0:26 Apparently, now I have the power to do battle in the netherworld. I take the only path available and go through mystical portal No. 2 into the lush world of the feary realm. "I know this can't be a dream because I don't have this good of an imagination." Sounds like the developers patting themselves on the back to me.

0:28 OK... more wandering and talking to folks on a linear path, only know my expository conversation companions are faeries now. I'm warned about aggressive "folks," devolved dead souls who might do me harm. Well let's see them already! Anythings better than this random, drawn-out backstory crap. It was enchanting at first, now it's just irritatingly arbitrary and overly direct.

0:32 Thank the lord, a battle. I can attack and block. Whoo. I'm a little shocked that all this set up was for what so far seems to be a pretty standard beat-'em-up. At least Streets of Rage didn't make me sit through a half hour of meandering world-building.

0:36 First wave of enemies complete. I didn't have to block once. There was some mumbo-jumbo about collecting souls and "karma" abilities and such, but the game is going to have to show me more pretty fast to keep my interest.

0:38 I finally bump into Ellen again. With her dead mother, who attacks her daughter. But wait. It isn't her mother... just someone named Regine. She says she didn't call Keats either. Y'know, I'm quickly caring less and less who actually made the call, and also having trouble figuring out why I should care about the fates of any of these people.

0:41 And just like that I'm back in the bar, now empty. Regine told me to find a note hidden in a ceramic doll and show it to her daughter. Guess I know what I'll be doing next then.

0:42 Back to the character select screen. I feel like the game is trying to be Indigo Prophecy, with characters that have conflicting motivations and intertwining plots. So far, though, it seems like two disparate narratives were just strung together clumsily. We'll see.

0:44 Ellen's prologue starts with the same exact scene we saw at minute seven. At least I can skip it this time.

0:45 "My mother fell from a cliff? I need to hurry to the beach." This isn't even a thought balloon. She freakin' SAYS THIS even though there is NO ONE AROUND.

0:47 Upon not finding her mother, Ellen collapses on the beach. She awakes in a bed hearing a voice tell her to come to the pub.

0:48 When I save, I notice that the "play time" so far is ten minutes. Take away another ten for typing up what you've read so far, and that means 28 minutes of "story" for ten of "play" so far. That's not an inspiring ratio, as far as I'm concerned.

0:50 St least this time I know exactly where the pub is.

0:51 Ellen is led to the netherworld by a scarecrow-looking demon named... Scarecrow. Wow. What an original name!

0:52 And so I walk south the the Henge again. This is seeming awfully familiar, emphasis on the awfully. Isn't the point of having two characters that they might experience the story in slightly different ways?

0:54 "Put on the cloak of sidhe and you can meet the dead." So she does. And now she's wearing... a slightly different jacket. WHOA! My mind is blown.

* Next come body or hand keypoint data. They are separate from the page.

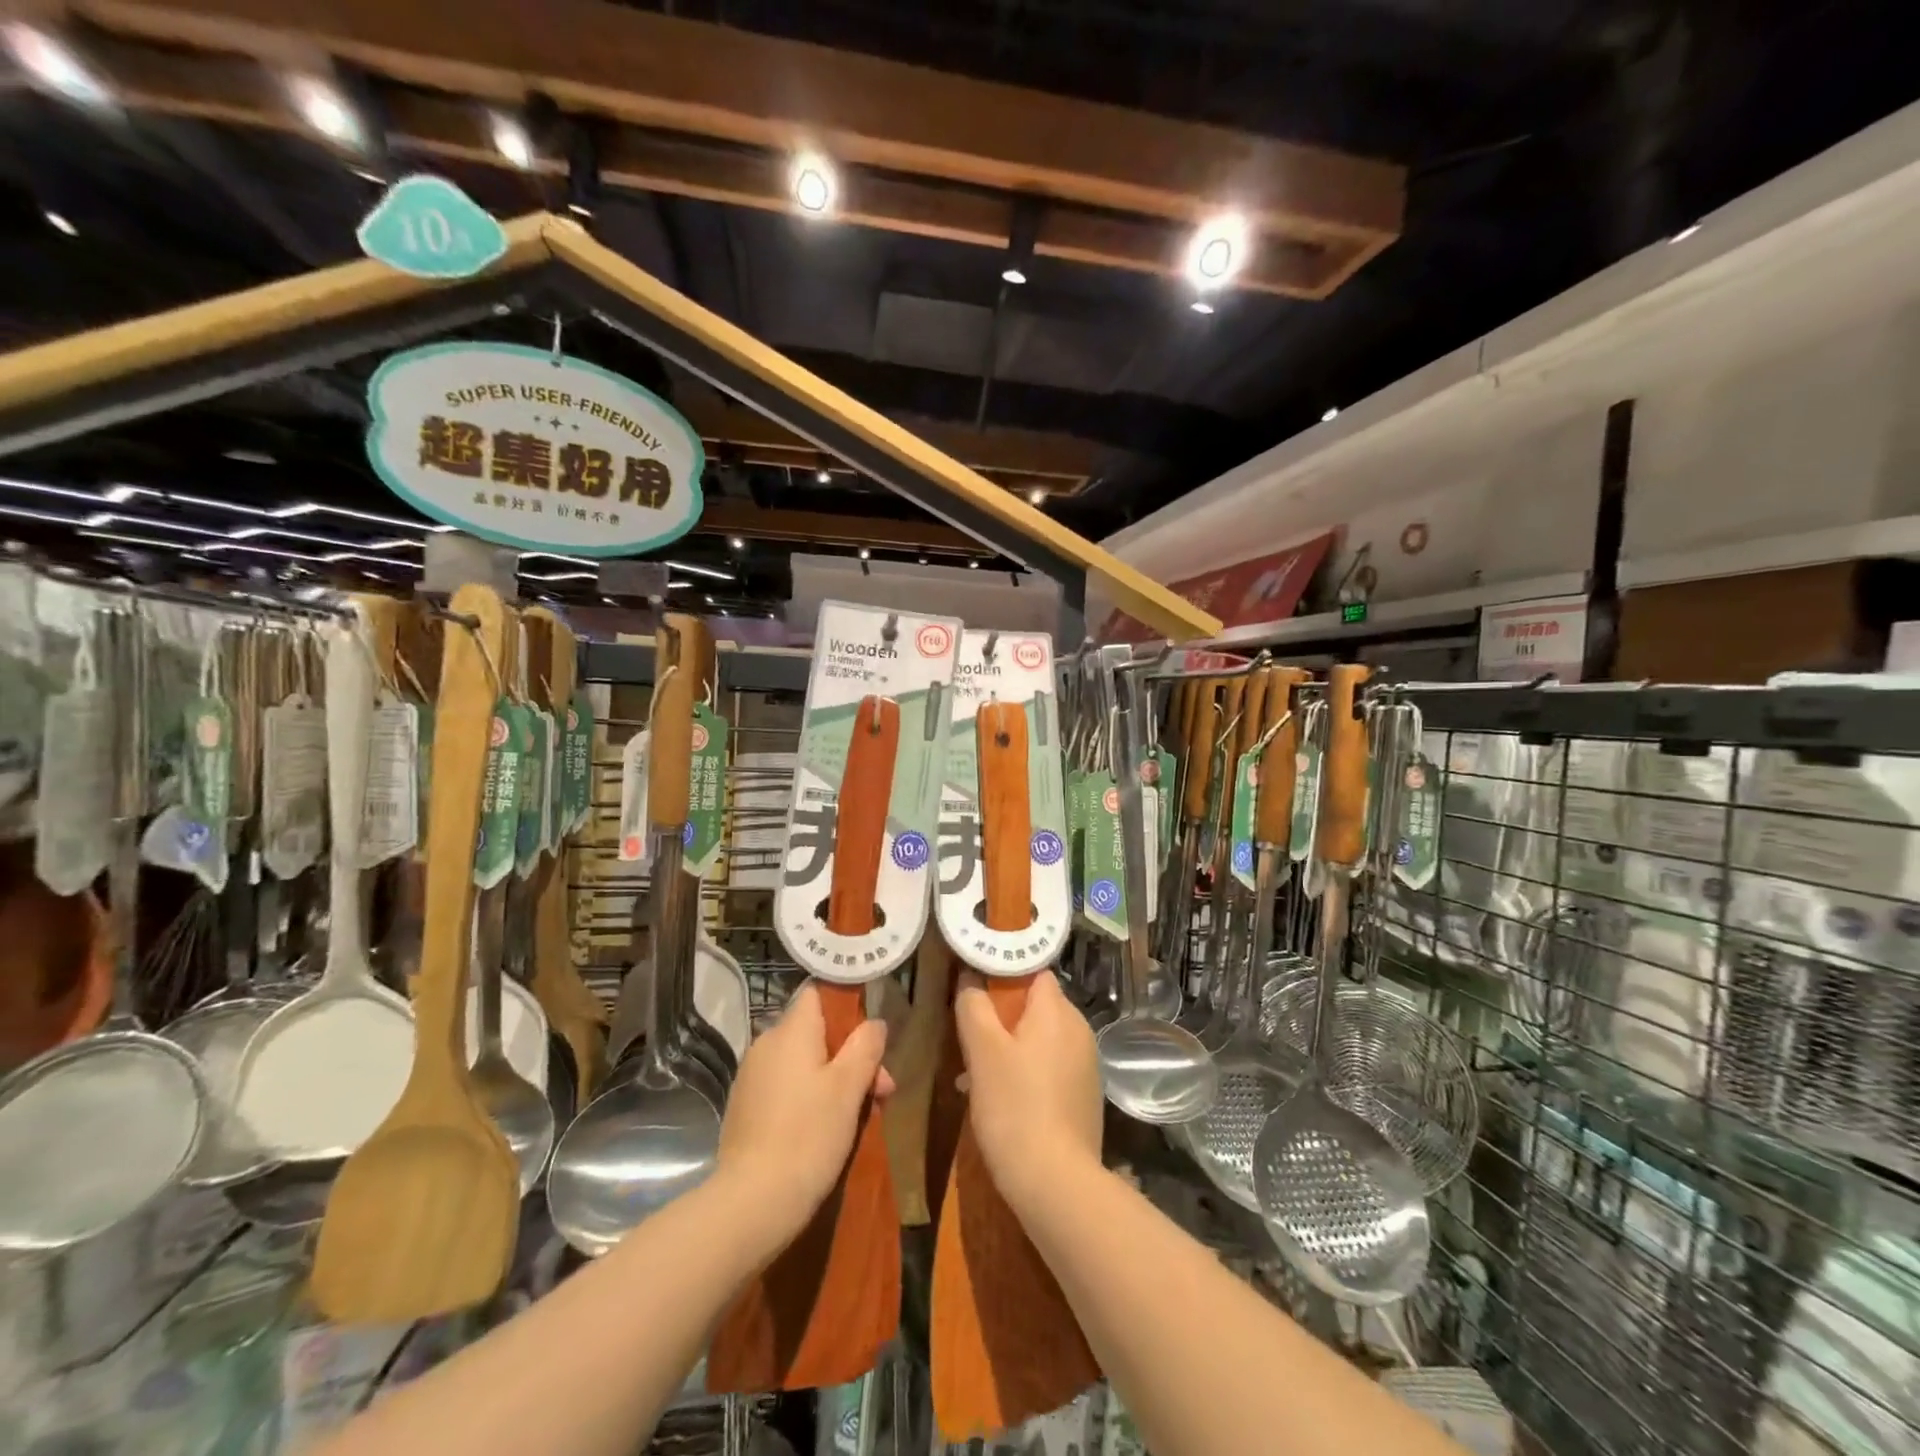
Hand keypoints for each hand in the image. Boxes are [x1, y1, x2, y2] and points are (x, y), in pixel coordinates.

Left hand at [715, 983, 893, 1237]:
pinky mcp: (744, 1108)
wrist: (751, 1203)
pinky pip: (784, 1088)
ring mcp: (751, 1077)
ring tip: (859, 1117)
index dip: (846, 1008)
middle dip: (850, 1056)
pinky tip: (824, 1131)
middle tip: (881, 1091)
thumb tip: (875, 1022)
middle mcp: (766, 1044)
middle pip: (815, 1033)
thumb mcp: (849, 1087)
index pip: (817, 995)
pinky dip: (807, 1099)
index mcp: (790, 1030)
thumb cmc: (808, 1135)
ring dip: (832, 1081)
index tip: (870, 1036)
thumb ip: (865, 1046)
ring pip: (802, 1063)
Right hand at [953, 971, 1102, 1208]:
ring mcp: (1086, 1064)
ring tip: (975, 1074)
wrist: (1057, 1183)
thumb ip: (973, 1007)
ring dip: (1009, 1048)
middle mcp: (1079, 1030)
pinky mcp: (1084, 1095)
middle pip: (1036, 1006)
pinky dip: (1026, 1072)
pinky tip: (1000, 1100)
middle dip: (1001, 1017)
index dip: (1003, 974)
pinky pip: (1050, 1067)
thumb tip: (970, 977)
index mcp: (1057, 1011)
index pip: (1033, 971)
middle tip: (969, 1036)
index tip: (974, 987)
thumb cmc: (1015, 1106)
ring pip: (1040, 1039)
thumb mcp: (982, 1052)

0:56 I quickly learn to skip the talking to people/faerys, as they say the exact same thing to Ellen that they did to Keats.

0:58 Just like Keats, Ellen's first battle consists mainly of mashing square. What's more, I can skip it altogether and just move on by running past the bad guys. I don't know why I'm hurrying though. I already know what's going to happen... Keats saw the climactic part not twenty minutes ago.

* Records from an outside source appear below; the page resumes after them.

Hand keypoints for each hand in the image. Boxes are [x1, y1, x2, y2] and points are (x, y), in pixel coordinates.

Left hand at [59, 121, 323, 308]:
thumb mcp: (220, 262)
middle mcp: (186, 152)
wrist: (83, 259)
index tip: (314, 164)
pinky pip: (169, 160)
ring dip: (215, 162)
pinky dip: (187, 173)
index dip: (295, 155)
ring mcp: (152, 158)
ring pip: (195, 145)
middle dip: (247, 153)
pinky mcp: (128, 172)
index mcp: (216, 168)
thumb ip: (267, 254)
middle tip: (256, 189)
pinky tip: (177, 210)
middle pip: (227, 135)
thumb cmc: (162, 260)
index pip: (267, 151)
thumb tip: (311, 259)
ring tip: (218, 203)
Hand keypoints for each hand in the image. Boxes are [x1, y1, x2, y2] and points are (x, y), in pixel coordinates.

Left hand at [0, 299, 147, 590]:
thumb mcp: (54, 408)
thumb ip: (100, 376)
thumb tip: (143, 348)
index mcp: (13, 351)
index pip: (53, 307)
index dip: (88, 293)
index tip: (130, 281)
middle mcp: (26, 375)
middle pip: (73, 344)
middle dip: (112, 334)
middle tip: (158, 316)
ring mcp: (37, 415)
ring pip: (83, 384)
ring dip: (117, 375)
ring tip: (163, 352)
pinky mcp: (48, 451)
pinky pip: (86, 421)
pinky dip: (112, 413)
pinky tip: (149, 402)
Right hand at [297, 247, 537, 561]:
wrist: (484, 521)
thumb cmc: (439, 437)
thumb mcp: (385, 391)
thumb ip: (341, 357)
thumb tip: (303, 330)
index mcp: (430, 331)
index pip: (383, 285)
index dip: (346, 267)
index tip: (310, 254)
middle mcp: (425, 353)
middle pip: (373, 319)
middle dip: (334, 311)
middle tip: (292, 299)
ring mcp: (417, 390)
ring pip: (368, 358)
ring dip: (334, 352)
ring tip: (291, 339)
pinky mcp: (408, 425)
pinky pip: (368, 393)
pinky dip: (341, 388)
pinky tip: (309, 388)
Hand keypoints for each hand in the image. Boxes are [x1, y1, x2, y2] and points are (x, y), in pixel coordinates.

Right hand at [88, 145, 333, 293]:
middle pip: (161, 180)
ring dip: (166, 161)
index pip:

1:00 And playing as Ellen adds exactly ZERO context to the prologue. Way to waste my time with depressingly similar quests, game. Why let me jump back and forth between characters if the outcome of one story barely affects the other? URGH!

Would I play this game for more than an hour? No.
Why? The story, which started strong, is turning into a jumbled mess and the painfully little "game" so far consists of hitting the attack button over and over while following a horribly linear clues. Sorry, Folklore, but if there's more to you, I'm not going to invest the time to find it.

This review based on a retail copy provided by Sony.